A fresh inquest is to be held into the death of toddler Poppi Worthington.
The hearing comes after a judge ruled the 13-month-old girl was sexually assaulted by her father Paul Worthington before her sudden death in December 2012.
She was found with serious injuries at her home in Barrow-in-Furness, Cumbria, and rushed to hospital, where she was pronounced dead.
Mr Worthington, 48, who was arrested but never charged, denies any wrongdoing.
David Roberts, senior coroner for Cumbria, said there was "substantial public interest" in the case and a second inquest will be opened on March 18 in Cockermouth.
A pre-inquest review will be held on the same date to decide its scope.
John Woodcock, MP for Barrow and Furness, said: "This is an important step in salvaging justice for Poppi Worthington. It is good that the senior coroner decided to conduct a second inquest and recognised the very real public interest in this case.
"There have been too many delays in this investigation already and I hope that this inquest will now proceed as quickly as possible."
In January, High Court family judge Mr Justice Peter Jackson ruled that - on the balance of probabilities - Mr Worthington "perpetrated a penetrative ... assault on Poppi".
The little girl's death had been shrouded in secrecy, with a 2014 fact-finding civil court judgment being kept private so as not to prejudice any criminal proceedings, while an inquest controversially took only seven minutes to declare her death as "unexplained".
In a statement confirming the new inquest, Mr Roberts said: "The coroner's decision is that the investigation should be resumed and that the case should proceed to inquest as there are sufficient reasons to do so."
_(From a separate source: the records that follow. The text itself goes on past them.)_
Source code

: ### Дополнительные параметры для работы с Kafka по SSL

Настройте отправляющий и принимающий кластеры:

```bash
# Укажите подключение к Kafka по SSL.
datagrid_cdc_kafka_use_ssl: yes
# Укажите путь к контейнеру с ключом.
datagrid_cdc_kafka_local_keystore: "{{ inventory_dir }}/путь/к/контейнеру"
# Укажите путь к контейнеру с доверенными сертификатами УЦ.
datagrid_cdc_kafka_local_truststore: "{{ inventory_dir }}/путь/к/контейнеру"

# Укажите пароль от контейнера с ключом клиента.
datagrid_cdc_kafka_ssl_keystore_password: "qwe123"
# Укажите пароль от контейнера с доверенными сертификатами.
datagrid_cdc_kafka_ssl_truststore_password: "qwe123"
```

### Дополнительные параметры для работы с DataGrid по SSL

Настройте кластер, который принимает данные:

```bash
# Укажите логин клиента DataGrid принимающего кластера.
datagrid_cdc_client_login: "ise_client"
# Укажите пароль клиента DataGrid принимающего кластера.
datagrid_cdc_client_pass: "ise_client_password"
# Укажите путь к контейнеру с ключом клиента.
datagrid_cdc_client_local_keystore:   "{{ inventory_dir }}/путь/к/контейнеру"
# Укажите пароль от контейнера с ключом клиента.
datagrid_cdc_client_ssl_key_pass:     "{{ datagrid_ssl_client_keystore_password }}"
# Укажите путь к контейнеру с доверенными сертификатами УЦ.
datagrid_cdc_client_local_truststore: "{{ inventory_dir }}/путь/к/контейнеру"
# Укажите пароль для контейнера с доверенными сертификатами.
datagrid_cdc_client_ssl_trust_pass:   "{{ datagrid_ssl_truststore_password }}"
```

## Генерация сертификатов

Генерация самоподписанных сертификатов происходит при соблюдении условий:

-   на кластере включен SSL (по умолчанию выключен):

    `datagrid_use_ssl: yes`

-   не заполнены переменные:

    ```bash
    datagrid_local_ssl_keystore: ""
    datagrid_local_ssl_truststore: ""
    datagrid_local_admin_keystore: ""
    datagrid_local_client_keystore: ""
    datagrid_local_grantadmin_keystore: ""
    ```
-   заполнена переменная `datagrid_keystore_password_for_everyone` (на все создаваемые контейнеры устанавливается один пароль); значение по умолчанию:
Explaining his decision, Mr Roberts said there had been "no adequate coronial enquiry to establish the facts in the case".
The cause of death, registered as "unascertained", could change after the coroner examines the medical evidence, he added.
"The public expectation is that there will be a further enquiry by way of inquest," Mr Roberts said.
"There is substantial public interest in this case and it is in the interests of justice for there to be an examination of the facts in accordance with the Coroners and Justice Act 2009 to ascertain how, when and where Poppi came by her death."
Last month Tracy Worthington said her brother Paul had left the country after being "hounded".
A leaked Independent Police Complaints Commission (IPCC) report on Cumbria Police's handling of the case said the initial probe was "not conducted diligently and expediently".
It stated Cumbria's acting chief constable Michelle Skeer took more than a month to hold a meeting over the concerns raised in March 2014 by a High Court family judge who found no "real" investigation was conducted for nine months into the toddler's death.
The Crown Prosecution Service is reviewing its previous decision not to pursue criminal charges.